#### REQUIRED WORK:
The entries below must be reproduced exactly; their pictures are not part of the copy.

□ □ □

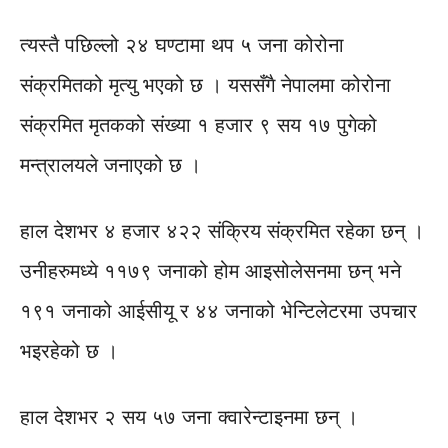
त्यस्तै पछिल्लो २४ घण्टामा थप ५ जना कोरोना
संक्रमितको मृत्यु भएको छ । यससँगै नेपालमा कोरोना
संक्रमित मृतकको संख्या १ हजार ९ सय १७ पुगेको
मन्त्रालयले जनाएको छ ।
हाल देशभर ४ हजार ४२२ संक्रिय संक्रमित रहेका छन् ।
उनीहरुमध्ये ११७९ जनाको होम आइसोलेसनमा छन् भने
१९१ जनाको आईसीयू र ४४ जनाको भेन्टिलेटरमा उपचार
भइरहेको छ ।
हाल देशभर २ सय ५७ जना क्वारेन्टाइनमा छन् ।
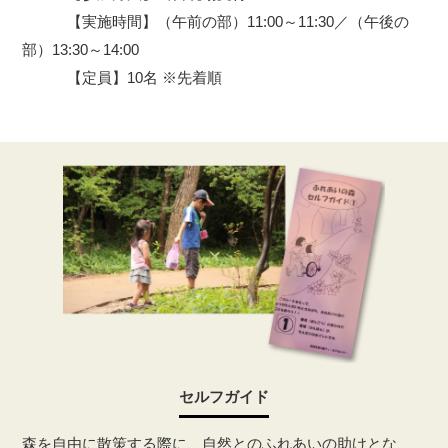
【実施時間】（午前の部）11:00～11:30／（午後の
部）13:30～14:00
【定員】10名 ※先着順
セルフガイド
森を自由に散策する際に、自然とのふれあいの助けとな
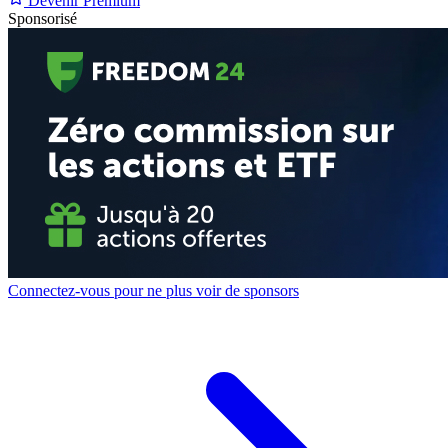
Devenir Premium
Sponsorisé
Connectez-vous pour ne plus voir de sponsors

□ □ □

#### ANSWER AREA:
त्यस्तै पछिल्लो २४ घण्टामा थप ५ जना कोरोना
संक्रमितको मृत्यु भएको छ । यससँगै नेपालमा कोरोना
संक्रमित मृतकको संख्या १ हजार ९ सय १७ पुगेको
मन्त्रालयले जनाएको छ ।
हाल देशभर ४ हजार ४२२ संक्रिय संक्रमित रहेका छन् ।
उनीहरुमध्ये ११७९ जनाको होम आइसोलेसनमा छन् भने
१९१ जनाको आईसीयू र ४४ जनाको भेन्टिलेटरमा उपचार
भइरहेको छ ।
हाल देशभर २ सय ५७ जना क्वारेन्टाइनमा छन् ।
【実施時間】（午前の部）11:00～11:30／（午後の
部）13:30～14:00
【定員】10名 ※先着順
セルフガイド
森を自由に散策する際に、自然とのふれあいの助けとな
Devenir Premium
Sponsorisé
Connectez-vous pour ne plus voir de sponsors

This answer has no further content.